Does a ninth planet exist in our solar system after Pluto, the dward planet we just recently successfully flew past and snapped pictures of with NASA's New Horizons spacecraft?
Scientists now believe they’ve found a planet out there that takes anywhere from 10,000 to 20,000 Earth years to orbit the Sun just one time. The planet, which at this time is being called “Planet Nine,” is an icy world that is approximately 10 times heavier than that of Earth and is 20 times further from the Sun than Neptune is.
Although the planet hasn’t yet been imaged or seen, researchers Konstantin Batygin and Mike Brown estimate the planet is out there somewhere based on mathematical modeling and computer simulations.
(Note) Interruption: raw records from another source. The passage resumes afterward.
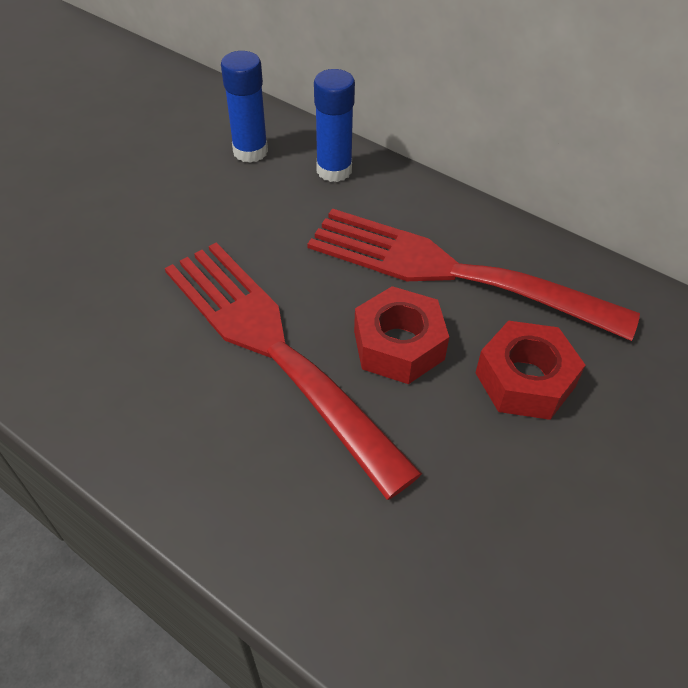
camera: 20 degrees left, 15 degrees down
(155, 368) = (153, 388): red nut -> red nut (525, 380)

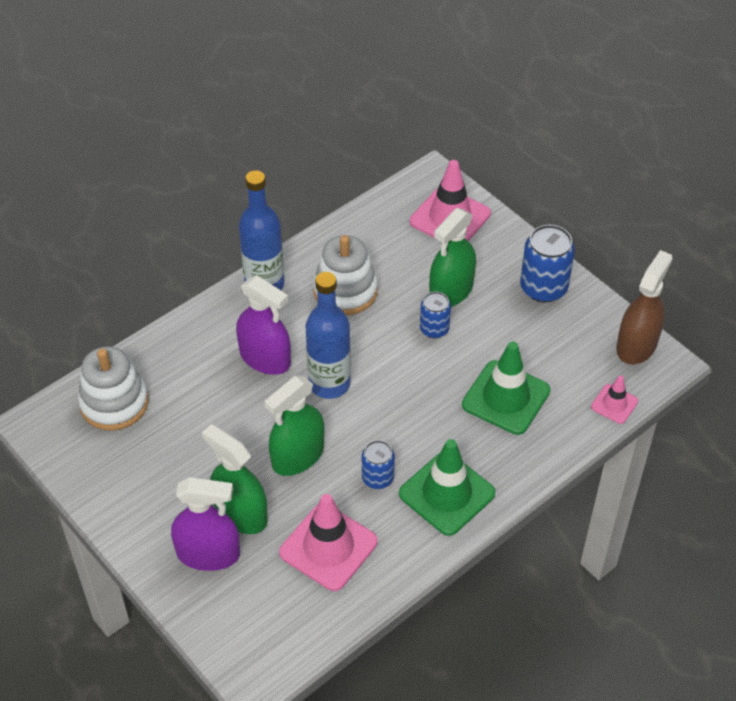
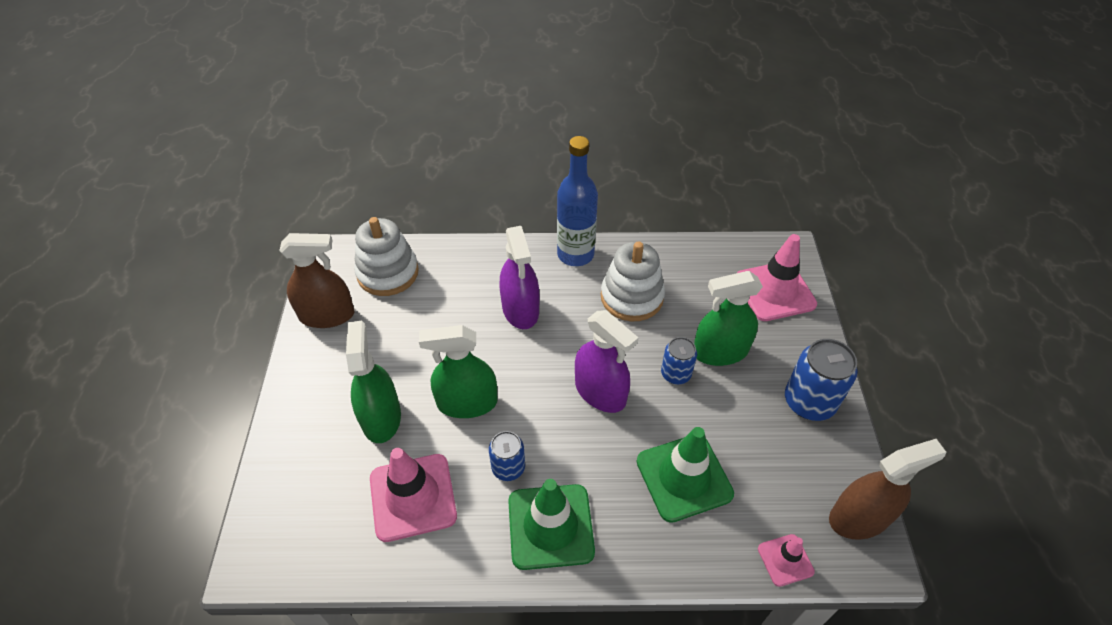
camera: 40 degrees right, 0 degrees up
(99, 472) = (327, 315): none -> brown spray bottle
(208, 554) = (327, 432): purple spray bottle -> purple spray bottle (600, 392)
(329, 383) = (548, 361): blue bottle -> none

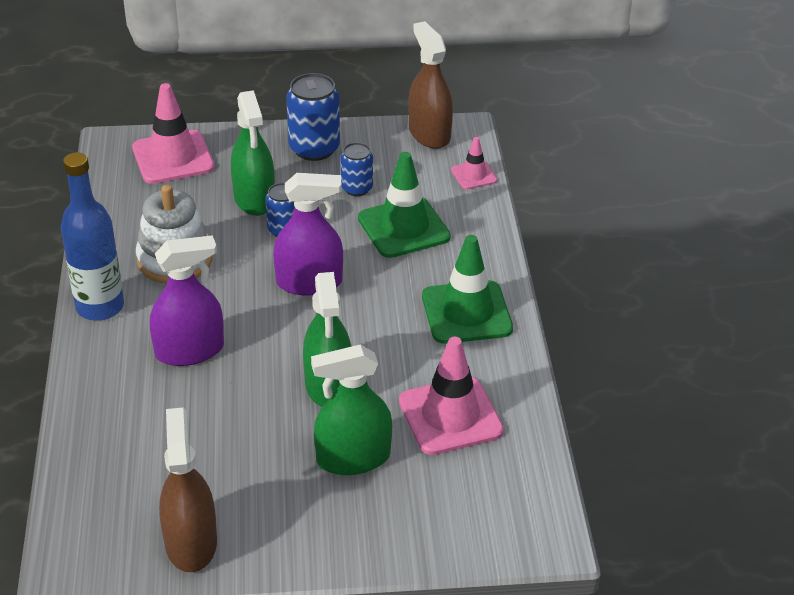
camera: 95 degrees left, 10 degrees down
(388, 273) = (115, 488): white stacking toy -> none
(508, 467) = (407, 346): blue can -> blue can (357, 188)
(600, 392) = (309, 282): purple spray bottle -> purple spray bottle turned 45 degrees clockwise

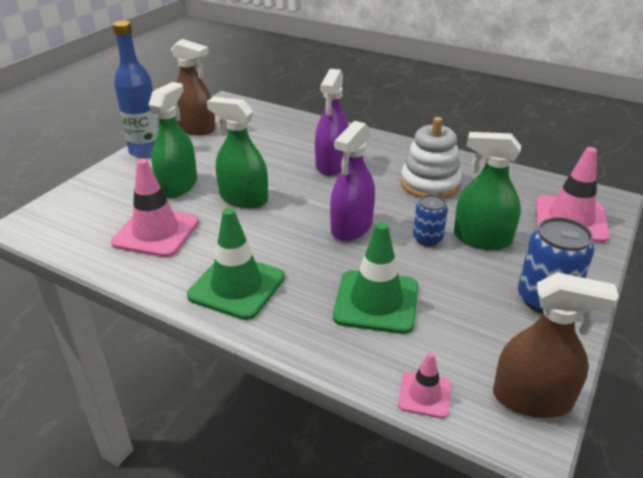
camera: 125 degrees right, 5 degrees down
(100, 307) = (404, 149): blue bottle -> blue bottle (146, 151)
(357, 188) = (459, 299): blue can -> none

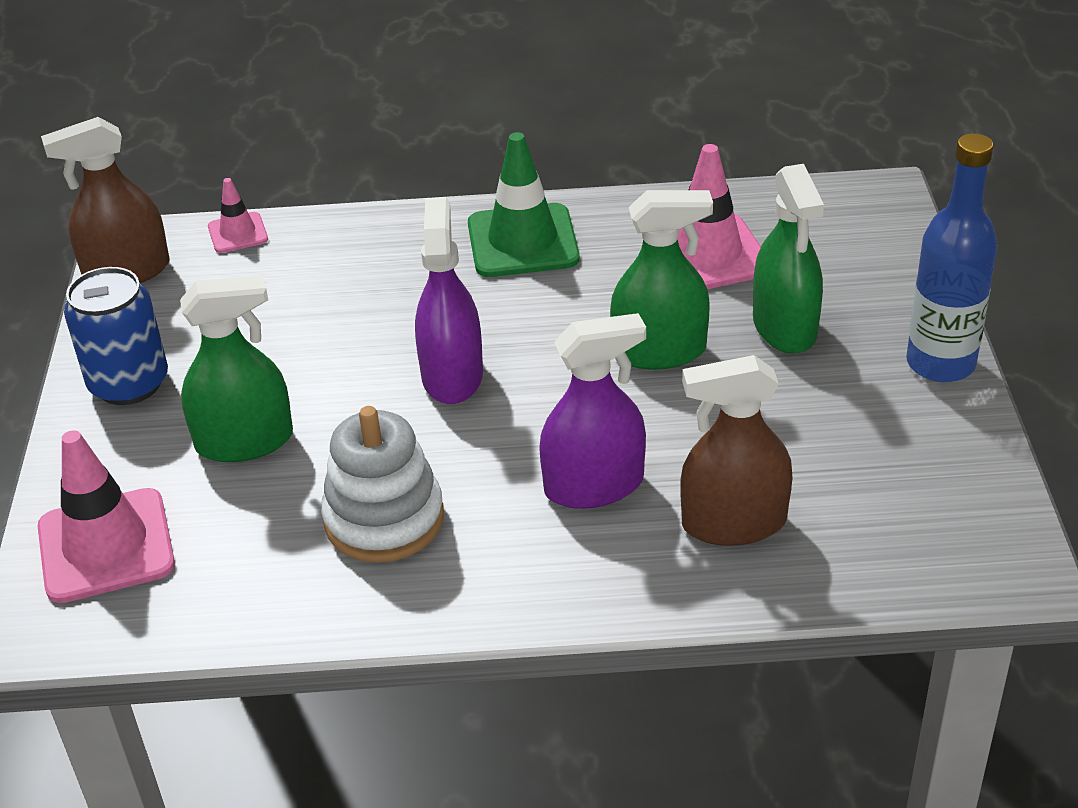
camera: 150 degrees right, 5 degrees up
(195, 128) = (948, 455): brown spray bottle -> brown spray bottle (734, 523)
(332, 164) = (594, 485): purple spray bottle -> purple spray bottle turned 90 degrees clockwise
(376, 302) = (343, 293): green traffic cone -> none
(427, 238) = (328, 406): blue can -> none

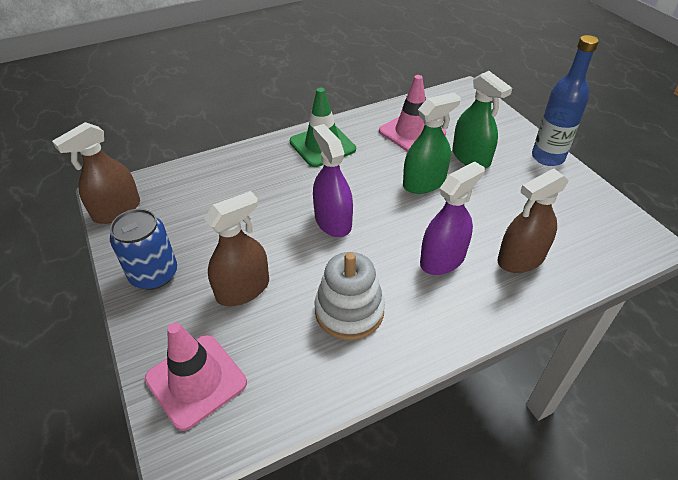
camera: 25 degrees left, 5 degrees up
(238, 233) = (170, 175): pink traffic cone -> none
(244, 441) = (243, 289): green spray bottle -> brown spray bottle

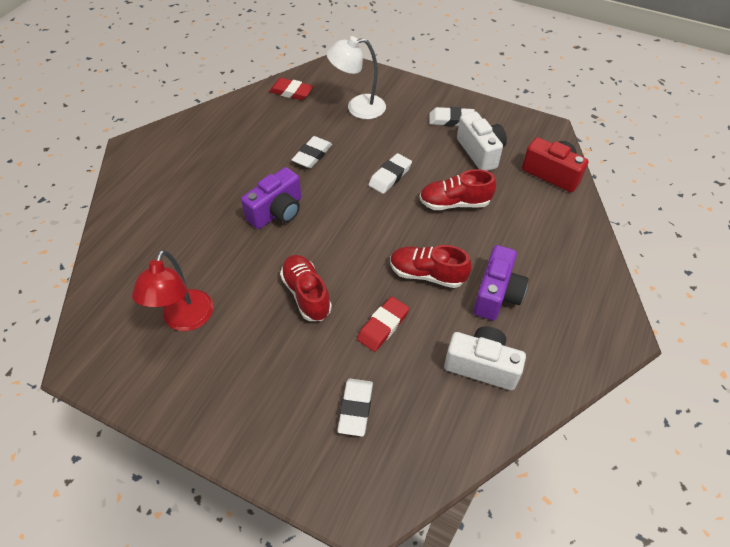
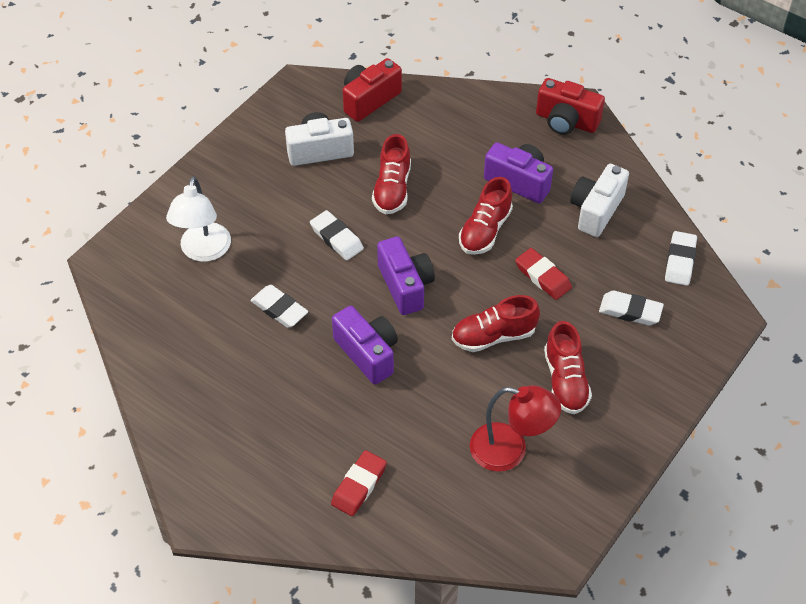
camera: 80 degrees left, 0 degrees up
(263, 356) = (565, 380): none -> red shoe
(291, 92) = (146, 320): red eraser -> red eraser (359, 485)
(350, 226) = (405, 286): none -> purple camera
(451, 120) = (257, 164): white eraser -> white eraser (680, 261)
(596, 327) = (566, 121): none -> red camera

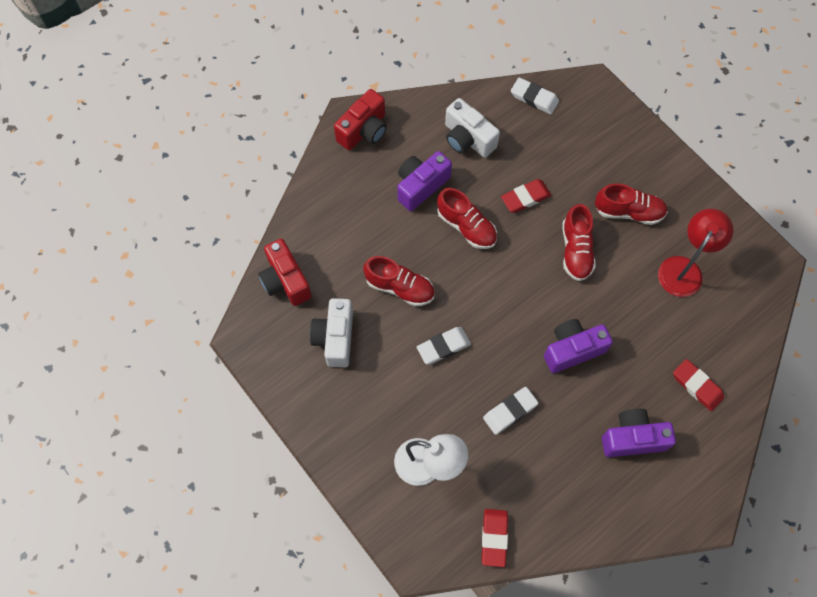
camera: 75 degrees left, 15 degrees up
(139, 320) = (494, 538): none -> red eraser
(405, 286) = (509, 303): purple camera -> purple camera (632, 438)
(630, 311) = (573, 147): white eraser -> none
Scientists had long thought that there must have been something out there giving Pluto and several other dwarf planets such a strange orbit around the Sun, and this new larger planet is probably the missing key to that phenomenon.
There are six dwarf planets known to have a very odd elliptical orbit around the Sun that are tilted about 30º away from that of other planets in our solar system, and this isn’t something that we can expect to see naturally without some other kind of force acting upon them.
"Although we were initially quite skeptical that this planet could exist, as we continued to investigate its orbit and what it would mean for the outer solar system, we become increasingly convinced that it is out there," says Batygin, an assistant professor of planetary science. "For the first time in over 150 years, there is solid evidence that the solar system's planetary census is incomplete."
If these findings are true, then this would be the first time since ancient times that a new planetary body has been discovered. Unlike Pluto and the other dwarf planets in our solar system, Planet Nine is actually expected to be large enough to fill the shoes of a full-blown planet.